• [GOAL OF THE EXERCISE] Repeat the entries word for word. Leave nothing out.

Object modification listings:
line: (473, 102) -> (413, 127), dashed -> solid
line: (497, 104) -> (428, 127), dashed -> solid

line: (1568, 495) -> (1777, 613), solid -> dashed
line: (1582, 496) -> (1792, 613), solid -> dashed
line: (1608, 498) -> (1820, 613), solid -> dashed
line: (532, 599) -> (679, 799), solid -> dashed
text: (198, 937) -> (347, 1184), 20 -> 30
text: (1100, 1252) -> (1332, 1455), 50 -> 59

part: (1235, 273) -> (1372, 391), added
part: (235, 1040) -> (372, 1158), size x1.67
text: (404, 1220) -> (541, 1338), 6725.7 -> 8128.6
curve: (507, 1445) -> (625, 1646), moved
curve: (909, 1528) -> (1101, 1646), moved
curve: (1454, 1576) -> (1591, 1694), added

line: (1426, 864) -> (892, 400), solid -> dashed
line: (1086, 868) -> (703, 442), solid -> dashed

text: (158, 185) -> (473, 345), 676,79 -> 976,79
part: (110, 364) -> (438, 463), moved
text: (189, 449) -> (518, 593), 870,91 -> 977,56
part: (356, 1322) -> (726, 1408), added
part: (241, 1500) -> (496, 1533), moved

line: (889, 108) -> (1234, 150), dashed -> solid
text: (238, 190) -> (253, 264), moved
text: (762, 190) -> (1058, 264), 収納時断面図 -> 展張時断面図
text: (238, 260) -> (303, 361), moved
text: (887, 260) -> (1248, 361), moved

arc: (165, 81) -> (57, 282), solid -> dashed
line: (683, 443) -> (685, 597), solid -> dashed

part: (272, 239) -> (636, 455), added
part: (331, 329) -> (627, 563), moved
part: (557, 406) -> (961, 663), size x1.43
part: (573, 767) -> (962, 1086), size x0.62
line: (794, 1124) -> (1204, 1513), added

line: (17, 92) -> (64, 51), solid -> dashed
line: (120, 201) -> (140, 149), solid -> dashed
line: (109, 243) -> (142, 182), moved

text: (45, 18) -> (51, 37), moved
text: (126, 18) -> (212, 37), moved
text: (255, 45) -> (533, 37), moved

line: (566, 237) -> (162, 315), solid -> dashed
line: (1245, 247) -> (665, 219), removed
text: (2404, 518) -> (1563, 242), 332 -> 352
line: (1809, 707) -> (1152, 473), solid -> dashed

• [SOLUTION FOR THIS PROBLEM]
line: (473, 102) -> (413, 127), dashed -> solid
line: (497, 104) -> (428, 127), dashed -> solid

line: (1568, 495) -> (1777, 613), solid -> dashed
line: (1582, 496) -> (1792, 613), solid -> dashed
line: (1608, 498) -> (1820, 613), solid -> dashed
line: (532, 599) -> (679, 799), solid -> dashed
text: (198, 937) -> (347, 1184), 20 -> 30
text: (1100, 1252) -> (1332, 1455), 50 -> 59

part: (1235, 273) -> (1372, 391), added
part: (235, 1040) -> (372, 1158), size x1.67
text: (404, 1220) -> (541, 1338), 6725.7 -> 8128.6
curve: (507, 1445) -> (625, 1646), moved
curve: (909, 1528) -> (1101, 1646), moved
curve: (1454, 1576) -> (1591, 1694), added

line: (1426, 864) -> (892, 400), solid -> dashed
line: (1086, 868) -> (703, 442), solid -> dashed

text: (158, 185) -> (473, 345), 676,79 -> 976,79
part: (110, 364) -> (438, 463), moved
text: (189, 449) -> (518, 593), 870,91 -> 977,56
part: (356, 1322) -> (726, 1408), added
part: (241, 1500) -> (496, 1533), moved

line: (889, 108) -> (1234, 150), dashed -> solid
text: (238, 190) -> (253, 264), moved
text: (762, 190) -> (1058, 264), 収納時断面図 -> 展張時断面図
text: (238, 260) -> (303, 361), moved
text: (887, 260) -> (1248, 361), moved

arc: (165, 81) -> (57, 282), solid -> dashed
line: (683, 443) -> (685, 597), solid -> dashed

part: (272, 239) -> (636, 455), added
part: (331, 329) -> (627, 563), moved
part: (557, 406) -> (961, 663), size x1.43
part: (573, 767) -> (962, 1086), size x0.62
line: (794, 1124) -> (1204, 1513), added

line: (17, 92) -> (64, 51), solid -> dashed
line: (120, 201) -> (140, 149), solid -> dashed
line: (109, 243) -> (142, 182), moved

text: (45, 18) -> (51, 37), moved
text: (126, 18) -> (212, 37), moved
text: (255, 45) -> (533, 37), moved

line: (566, 237) -> (162, 315), solid -> dashed
line: (1245, 247) -> (665, 219), removed
text: (2404, 518) -> (1563, 242), 332 -> 352
line: (1809, 707) -> (1152, 473), solid -> dashed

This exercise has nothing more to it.